Harrison believed in a national bank, the supremacy of Congress to the President (which meant almost no vetoes), Federal funding of internal improvements, reform of the spoils system, and a promise to serve one term.

When Harrison got to Washington, he was greeted as a hero. He was also besieged by job seekers. He picked a Cabinet and planned to have all major decisions ratified by its members. The stress of the transition quickly began to wear Harrison down.

Hundreds of people would see Harrison each day, begging for a job. The Whigs wanted to get rid of all the Democrats in office. Harrison wanted to take a more restrained approach. But, after eight years of  Jackson and four years of Van Buren, the Whigs wanted their share of Federal jobs.

Harrison was inaugurated on March 4, 1841 on a cold and wet day in Washington.
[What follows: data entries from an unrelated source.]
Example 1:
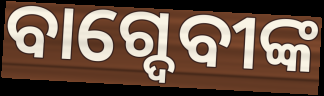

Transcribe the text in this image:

ବାଗ୍ଦେବୀଙ୍କ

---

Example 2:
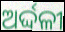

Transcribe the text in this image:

ଅର୍ଦ୍ଦଳୀ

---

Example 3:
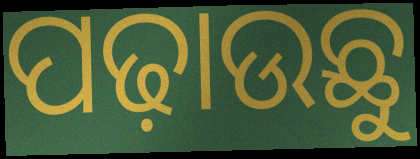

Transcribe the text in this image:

ପଢ଼ାଉଛୁ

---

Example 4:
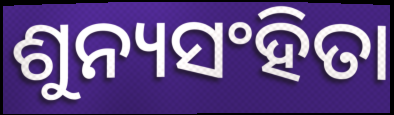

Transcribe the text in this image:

ଶୁନ୍ୟସଂହିତା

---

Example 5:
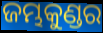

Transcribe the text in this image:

ଜମ୍ଭକୁଣ୍ଡର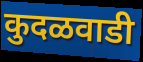
कुदळवाडी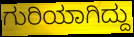
ಗುರಿಯಾಗಿದ್ದು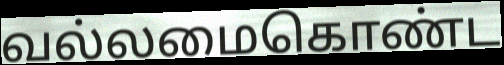
வல்லமைகொண்டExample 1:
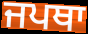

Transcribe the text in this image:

ਜਪਥਾ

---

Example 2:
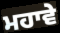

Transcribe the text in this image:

ਮਹਾਵੇ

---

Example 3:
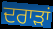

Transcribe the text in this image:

ਦਰਾੜਾਂ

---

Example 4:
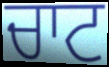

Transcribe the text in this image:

ਚਾਟ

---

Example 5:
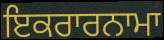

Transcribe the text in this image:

ਇਕਰਾਰਨਾਮਾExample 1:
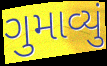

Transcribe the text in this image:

ગુમાવ્યું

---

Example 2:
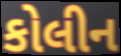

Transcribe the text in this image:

કોલીન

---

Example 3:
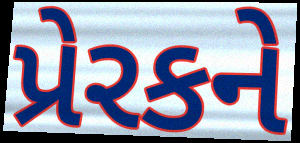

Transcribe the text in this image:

પ્રેરકને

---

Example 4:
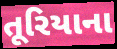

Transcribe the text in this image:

તૂરિયાના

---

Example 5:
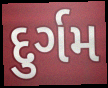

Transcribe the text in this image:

દુર્ગમ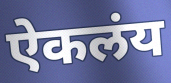
ऐकलंय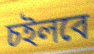
চইলবেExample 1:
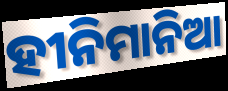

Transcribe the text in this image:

ହୀନିମାନିଆ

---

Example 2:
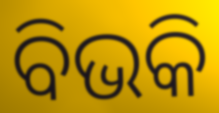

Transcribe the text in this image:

ବିଭକି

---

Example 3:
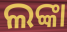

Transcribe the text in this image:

ଲଙ୍କା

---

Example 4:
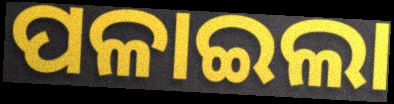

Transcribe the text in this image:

ପଳାଇଲା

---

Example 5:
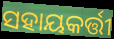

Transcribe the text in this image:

ସହାୟକର୍ତ୍ତୀ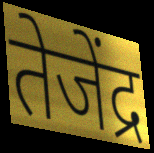
तेजेंद्र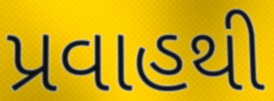
પ્રવાહથીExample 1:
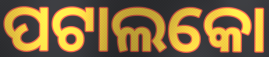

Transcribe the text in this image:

ପଟାଲକୋ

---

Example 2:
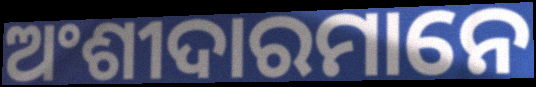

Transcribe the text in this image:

ଅଂଶୀଦାରମାନେ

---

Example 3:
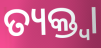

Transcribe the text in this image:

ତ୍ୟକ୍ତ୍ୱା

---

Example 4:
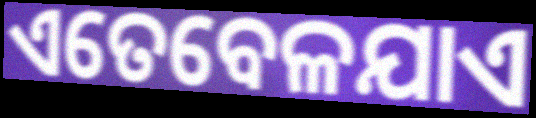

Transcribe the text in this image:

ଏତେବେଳଯାଏ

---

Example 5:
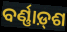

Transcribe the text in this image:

ବର୍ଣ୍ଣାଡ଼୍‌ଶ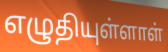
எழுதியுள்ளாள்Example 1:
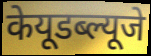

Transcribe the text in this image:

केयूडब्ल्यूजे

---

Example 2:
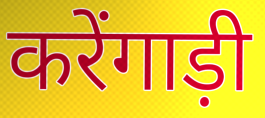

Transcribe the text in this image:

करेंगाड़ी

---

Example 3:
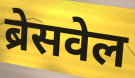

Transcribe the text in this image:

ब्रेसवेल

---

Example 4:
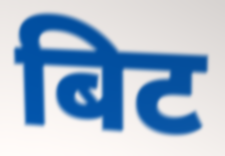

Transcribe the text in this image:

बिट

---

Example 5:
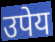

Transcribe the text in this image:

उपेयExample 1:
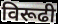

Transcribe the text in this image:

विरूढी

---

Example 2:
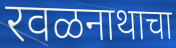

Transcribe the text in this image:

रवळनाथाचा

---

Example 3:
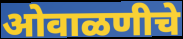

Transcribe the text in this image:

ओवाळणीचे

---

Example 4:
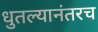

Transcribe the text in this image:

धुतल्यानंतरच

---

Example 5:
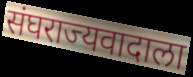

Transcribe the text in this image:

संघराज्यवादालाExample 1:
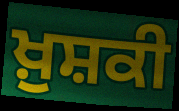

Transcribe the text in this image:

ਖ਼ੁਸ਼ਕੀ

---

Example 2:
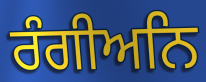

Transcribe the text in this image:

ਰੰਗੀਅਨਿ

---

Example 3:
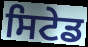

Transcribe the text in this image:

ਸਿਟੇਡ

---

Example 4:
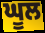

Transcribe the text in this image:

ਘੂਲ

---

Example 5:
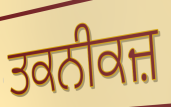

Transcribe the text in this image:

ਤਕਨੀਕਜ਼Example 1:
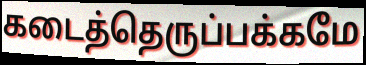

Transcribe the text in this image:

கடைத்தெருப்பக்கமே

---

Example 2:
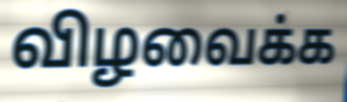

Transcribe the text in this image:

விழவைக்க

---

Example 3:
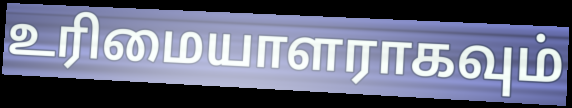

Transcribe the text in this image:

உரிமையாளராகவும்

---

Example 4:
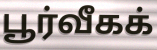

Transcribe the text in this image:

பூர்வீகக்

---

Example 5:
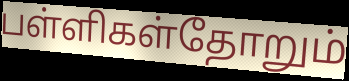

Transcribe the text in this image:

பள்ளிகள்தோறும்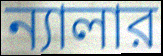
ন্যালারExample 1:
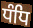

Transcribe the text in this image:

ਧੰਧਿ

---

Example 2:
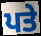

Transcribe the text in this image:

ਪਤੇ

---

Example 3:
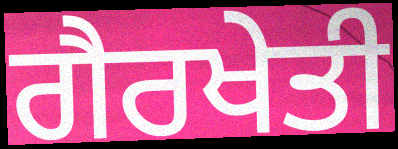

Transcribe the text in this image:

ਗੈਰਖੇਤੀ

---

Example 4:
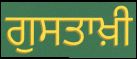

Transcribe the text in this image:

ਗੁਸਤਾਖ਼ੀ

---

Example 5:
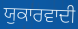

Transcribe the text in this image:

ਯੁਕਾਰਵਾਦੀ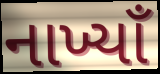
નાખ્યાઁ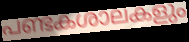
പണ്ടകശാലകളുംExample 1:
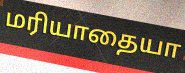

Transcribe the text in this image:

மரியாதையா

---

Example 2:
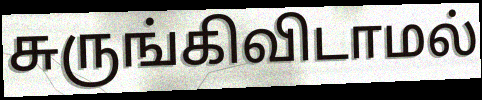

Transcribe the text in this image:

சுருங்கிவிடாமல்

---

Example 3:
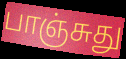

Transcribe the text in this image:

பாஞ்சுது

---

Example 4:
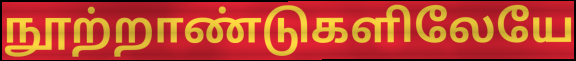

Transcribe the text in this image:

நூற்றாண்டுகளிலேயே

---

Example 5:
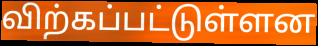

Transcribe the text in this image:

விற்கப்பட்டுள்ளன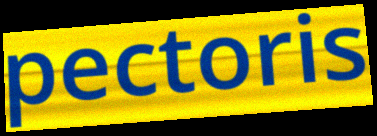
pectorisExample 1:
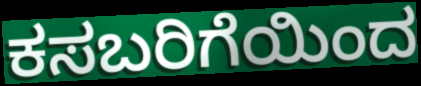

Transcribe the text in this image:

ಕಸಬರಿಗೆಯಿಂದ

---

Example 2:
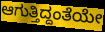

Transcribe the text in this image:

ಆಗುತ್ತಿದ್ದಂತೆಯೇ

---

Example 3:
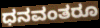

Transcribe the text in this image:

ಧನವಂತರೂ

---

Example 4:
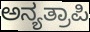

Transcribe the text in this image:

ಅನ್ಯತ್ರಾಪಿ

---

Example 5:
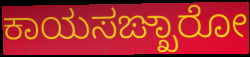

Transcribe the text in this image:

ಕಾಯಸಙ್ಖಾರೋ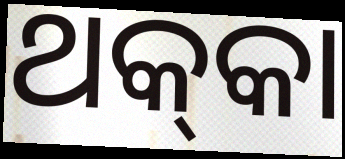
ଥକ୍‍କା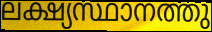
ലക്ഷ്യസ്ഥാനത്തു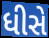
ધીસેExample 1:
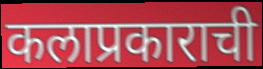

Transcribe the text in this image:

कलाप्रकाराची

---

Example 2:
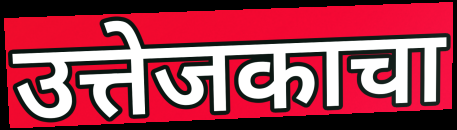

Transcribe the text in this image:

उत्तेजकाचा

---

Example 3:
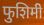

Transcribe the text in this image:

फुशिमी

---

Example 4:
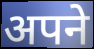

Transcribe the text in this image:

अपने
He gave the longest inaugural address in history, over 8,000 words, and that was after Daniel Webster heavily edited it. With the poor weather and the long speech, many of the estimated 50,000 in attendance stopped paying attention and left.
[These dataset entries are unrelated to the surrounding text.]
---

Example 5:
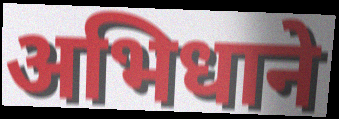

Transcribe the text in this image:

अभिधाने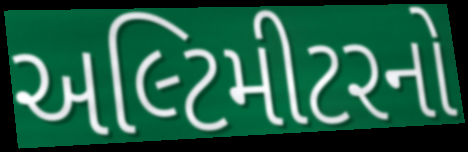
અલ્ટિમીટરનો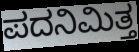
ಪದನಿಮಿತ್ತ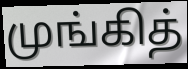
முங்கித்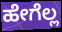
ಹೇಗೆಲ್ಲ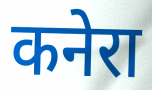
कनेरा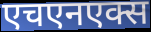
एचएनएक्स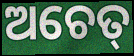
ଅଚେତ୍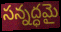
సన్నద్ధమై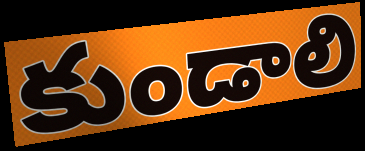
కుండాలి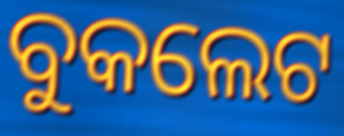
ବୁକଲେଟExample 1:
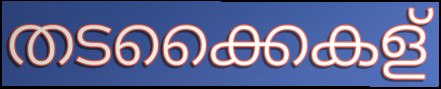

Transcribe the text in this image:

തടക്കൈകള്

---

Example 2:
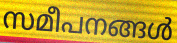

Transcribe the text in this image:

സമീപനങ്ങൾ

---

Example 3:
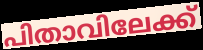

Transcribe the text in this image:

പിതാവിലേക്ക്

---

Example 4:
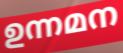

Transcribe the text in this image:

ഉന്നമന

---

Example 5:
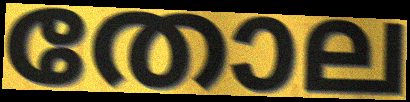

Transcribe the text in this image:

തോല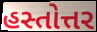
હસ્તોત્તર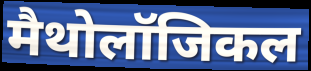
मैथोलॉजिकल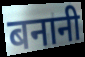
बनानी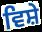
ਵਿਸ਼ੇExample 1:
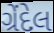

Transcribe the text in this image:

ગ્રેંદેલ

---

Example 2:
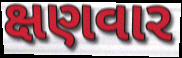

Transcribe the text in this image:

ક્ષણવાર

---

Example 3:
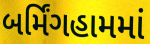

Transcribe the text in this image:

બર્મિંગહામમાં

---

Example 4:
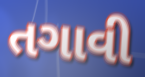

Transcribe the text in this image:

તગાવી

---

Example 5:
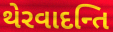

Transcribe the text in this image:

થેરવાદન્તિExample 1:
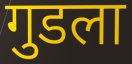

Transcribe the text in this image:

गुडला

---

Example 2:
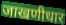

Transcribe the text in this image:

जाखणीधार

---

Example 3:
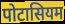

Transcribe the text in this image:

पोटासियम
History books tell us that Harrison picked up a cold during his inaugural address because of the poor weather. However, most doctors would tell you that cold weather itself will not make you sick. But, a 68-year old man, under a high amount of stress, living among many unfamiliar people in crowded conditions, is a good candidate to pick up a virus from someone.

Harrison’s cold turned into pneumonia. And, even today, you do not want to get that. His health quickly deteriorated. On April 4, 1841, William Henry Harrison became the first President to die in office.  William Henry Harrison went from President to historical footnote.

Other stuff: Harrison’s birthplace, the Berkeley Plantation is available for visits and run by a private foundation. William Henry Harrison was laid to rest in a tomb in North Bend, Ohio. The tomb is maintained by the Ohio Historical Society. Harrison’s estate in Vincennes, Indiana was called Grouseland, and it is available for visits. Tippecanoe Battlefield Park is a National Historic Landmark, although it is maintained by the state of Indiana.

Tecumseh’s final resting place is unknown. He does have a line of air conditioners named after him. And noted Civil War general William Sherman has the middle name of Tecumseh.

The battlefield for River Raisin was designated as a National Battlefield Park on March 30, 2009.

William Henry Harrison’s grandson, Benjamin, would become President in 1889. Benjamin was the son of John Scott Harrison, who served in the House of Representatives for Ohio. Harrison’s brother, Carter Bassett Harrison, was a member of the House for Virginia. Harrison’s great-great-grandson, also named William Henry Harrison, represented Wyoming in the House.